そこには真珠貝を使って螺鈿細工で描かれた108の絵があります。

「タンブン」体験(コインを桶に入れる)
20バーツでコインを受け取り、
並んだ桶に少しずつ入れていきます。
寺院の静けさの中で、旅の記憶に残る時間になります。



■ 4基の仏塔(Phra Maha Chedi Si Ratchakarn)
ラーマ1世〜4世を祀るとされる仏塔群。
横並びの3基+西側寄りの1基で構成されています。

回廊の仏像群(Statues of Buddha Gallery)
外回廊244体、内回廊150体の金色仏像が並ぶ壮観な景観。

西の仏堂
ナーガ(蛇神)が釈迦を雨風から守るユニークな仏像が安置されています。

本堂 (Ubosat)
ブロンズの釈迦座像に金箔が施され、台座にはラーマ1世の遺骨が納められているとされます。

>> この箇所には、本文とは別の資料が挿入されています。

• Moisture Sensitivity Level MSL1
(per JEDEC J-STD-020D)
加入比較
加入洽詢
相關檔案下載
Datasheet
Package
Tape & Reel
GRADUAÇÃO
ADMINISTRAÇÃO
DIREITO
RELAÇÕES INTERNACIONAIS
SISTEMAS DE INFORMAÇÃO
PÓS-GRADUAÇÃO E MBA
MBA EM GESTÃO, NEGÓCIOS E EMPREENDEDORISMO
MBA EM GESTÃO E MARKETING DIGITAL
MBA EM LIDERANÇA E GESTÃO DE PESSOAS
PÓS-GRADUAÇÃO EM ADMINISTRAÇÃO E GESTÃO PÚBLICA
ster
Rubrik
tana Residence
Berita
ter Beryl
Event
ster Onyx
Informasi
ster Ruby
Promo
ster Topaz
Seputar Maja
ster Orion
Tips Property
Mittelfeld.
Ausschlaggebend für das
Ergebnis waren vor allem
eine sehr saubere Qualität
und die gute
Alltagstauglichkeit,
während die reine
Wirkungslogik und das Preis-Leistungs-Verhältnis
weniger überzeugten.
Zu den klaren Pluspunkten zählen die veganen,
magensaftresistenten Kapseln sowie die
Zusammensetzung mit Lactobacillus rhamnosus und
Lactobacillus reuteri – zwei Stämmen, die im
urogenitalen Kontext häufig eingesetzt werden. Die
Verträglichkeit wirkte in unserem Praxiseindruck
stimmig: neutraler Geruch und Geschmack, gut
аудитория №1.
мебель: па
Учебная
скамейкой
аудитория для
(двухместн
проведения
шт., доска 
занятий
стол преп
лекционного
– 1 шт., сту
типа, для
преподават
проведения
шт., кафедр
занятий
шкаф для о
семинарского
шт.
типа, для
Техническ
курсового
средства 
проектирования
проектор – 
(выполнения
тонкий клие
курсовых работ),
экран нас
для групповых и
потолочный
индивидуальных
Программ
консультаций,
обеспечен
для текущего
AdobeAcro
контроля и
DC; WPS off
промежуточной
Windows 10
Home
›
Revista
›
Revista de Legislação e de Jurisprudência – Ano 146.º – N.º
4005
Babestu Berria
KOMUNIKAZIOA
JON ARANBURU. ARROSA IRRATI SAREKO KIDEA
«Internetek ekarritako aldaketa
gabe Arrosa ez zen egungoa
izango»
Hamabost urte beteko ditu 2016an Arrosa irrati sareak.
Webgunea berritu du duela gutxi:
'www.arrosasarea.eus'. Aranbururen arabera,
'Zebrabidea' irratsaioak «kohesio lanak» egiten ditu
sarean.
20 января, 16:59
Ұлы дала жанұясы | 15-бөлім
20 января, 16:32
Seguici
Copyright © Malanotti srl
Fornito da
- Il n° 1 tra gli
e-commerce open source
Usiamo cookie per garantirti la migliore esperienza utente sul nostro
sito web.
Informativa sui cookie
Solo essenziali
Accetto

ワット・ポーは、大寝釈迦仏で有名な寺院ですが、敷地も広く見所も十分です。
チケットには、ミネラルウォーターを引き換え券がついており、寺院内で交換できます。
③ ワット・ポー → ワット・アルンは渡し船で

渡し船の移動について
川を渡る数分が、いちばん“バンコク”を感じる
ワット・アルンは川の反対側にあります。
ワット・ポー(ター・ティヤン側)から 渡し船で移動します。
渡し船の基本情報
- 船着き場:Tha Tien(ワット・ポー側)/Wat Arun Ferry Pier(ワット・アルン側)
- 料金:4バーツ
船着き場の建物に入り、入場口に並んで支払います。
逆ルート(ワット・アルン→ワット・ポー)も同様です。



お金を渡しして中に入ります。

ワット・アルンからワットポーに行く場合も逆ルートで行きます。

④ ワット・アルン(Wat Arun)
暁の寺。川越しに見る“バンコクの象徴”
ワット・アルンは「暁」という意味を持ち、
三島由紀夫の小説『暁の寺』でも描かれた寺院です。
白い塔に太陽が反射する姿は、バンコクを象徴する景観のひとつ。
三大寺院を「船で巡る」ルートの締めにふさわしい場所です。
住所:34 Arunamarin Rd., Wat Arun, BangkokYai, Bangkok 10600
| 時間 | 8:00~17:00 |
| 定休日 | 無休 |
| 料金 | 100バーツ(*拝観料が2020年6月1日に値上げ) |
| 公式URL | https://www.watarun1.com/en |

大仏塔(The Central Prong)
高さ67m。色鮮やかな陶器片モザイクで飾られ、最も目を引く存在です。
上部には、エラワンに乗るインドラ神を示す印があるとされています。

小仏塔(Small Prangs)
四方に置かれ、陶磁器片で装飾。
台座付近にはキンナリー(半人半鳥)などの彫像も見られます。